Statistical and Biological Physics Research Group of the Hungarian Academy of Sciences, Eötvös University, Budapest, Hungary.
Proc Natl Acad Sci U S A. 2010 Apr 27;107(17):7640-5. doi: 10.1073/pnas.0912983107. Epub 2010 Apr 12.
We introduce a new approach to constructing networks with realistic features. Our method, in spite of its conceptual simplicity (it has only two parameters) is capable of generating a wide variety of network types with prescribed statistical properties, e.g., with degree or clustering coefficient distributions of various, very different forms. In turn, these graphs can be used to test hypotheses or as models of actual data. The method is based on a mapping between suitably chosen singular measures defined on the unit square and sparse infinite networks. Such a mapping has the great potential of allowing for graph theoretical results for a variety of network topologies. The main idea of our approach is to go to the infinite limit of the singular measure and the size of the corresponding graph simultaneously. A very unique feature of this construction is that with the increasing system size the generated graphs become topologically more structured. We present analytic expressions derived from the parameters of the--to be iterated--initial generating measure for such major characteristics of graphs as their degree, clustering coefficient, and assortativity coefficient distributions. The optimal parameters of the generating measure are determined from a simple simulated annealing process. Thus, the present work provides a tool for researchers from a variety of fields (such as biology, computer science, biology, or complex systems) enabling them to create a versatile model of their network data.

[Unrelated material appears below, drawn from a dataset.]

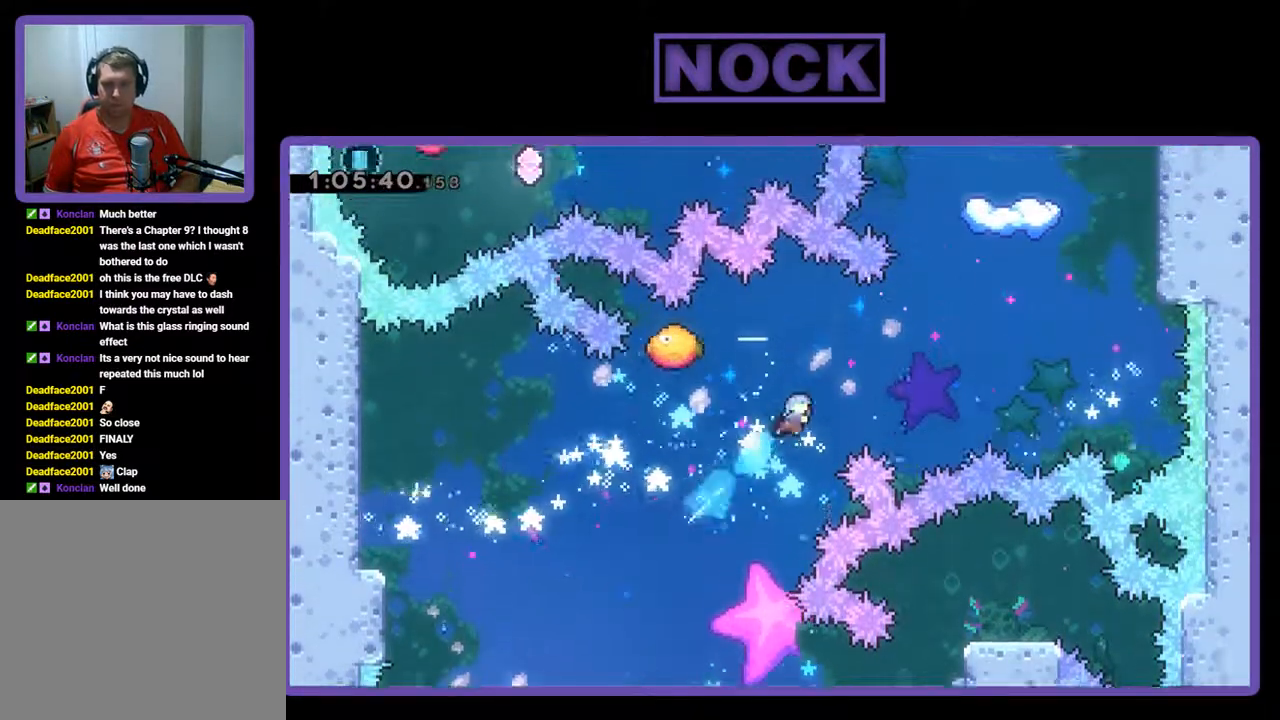
{"buttons": ["CIRCLE", "R2", "DPAD_UP"], "left_stick": "center", "events": [[200, "CIRCLE", "up"], [233, "CIRCLE", "down"], [467, "DPAD_RIGHT", "up"]]}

我们介绍了一种构建具有真实特征的网络的新方法。尽管我们的方法概念简单(只有两个参数),但它能够生成具有规定统计特性的各种网络类型,例如,具有各种非常不同形式的度或聚类系数分布。反过来,这些图可以用于测试假设或作为实际数据的模型。该方法基于在单位正方形上定义的适当选择的奇异测度与稀疏无限网络之间的映射。这种映射具有允许各种网络拓扑的图论结果的巨大潜力。我们方法的主要思想是同时趋近奇异测度和相应图的无限极限。这种构造的一个非常独特的特征是,随着系统尺寸的增加,生成的图在拓扑上变得更加结构化。我们为图的主要特征(如度、聚类系数和配分系数分布)提供了从要迭代的初始生成测度的参数导出的解析表达式。生成测度的最佳参数是通过简单的模拟退火过程确定的。因此,本工作为来自不同领域(如生物学、计算机科学、生物学或复杂系统)的研究人员提供了一个工具,使他们能够创建其网络数据的通用模型。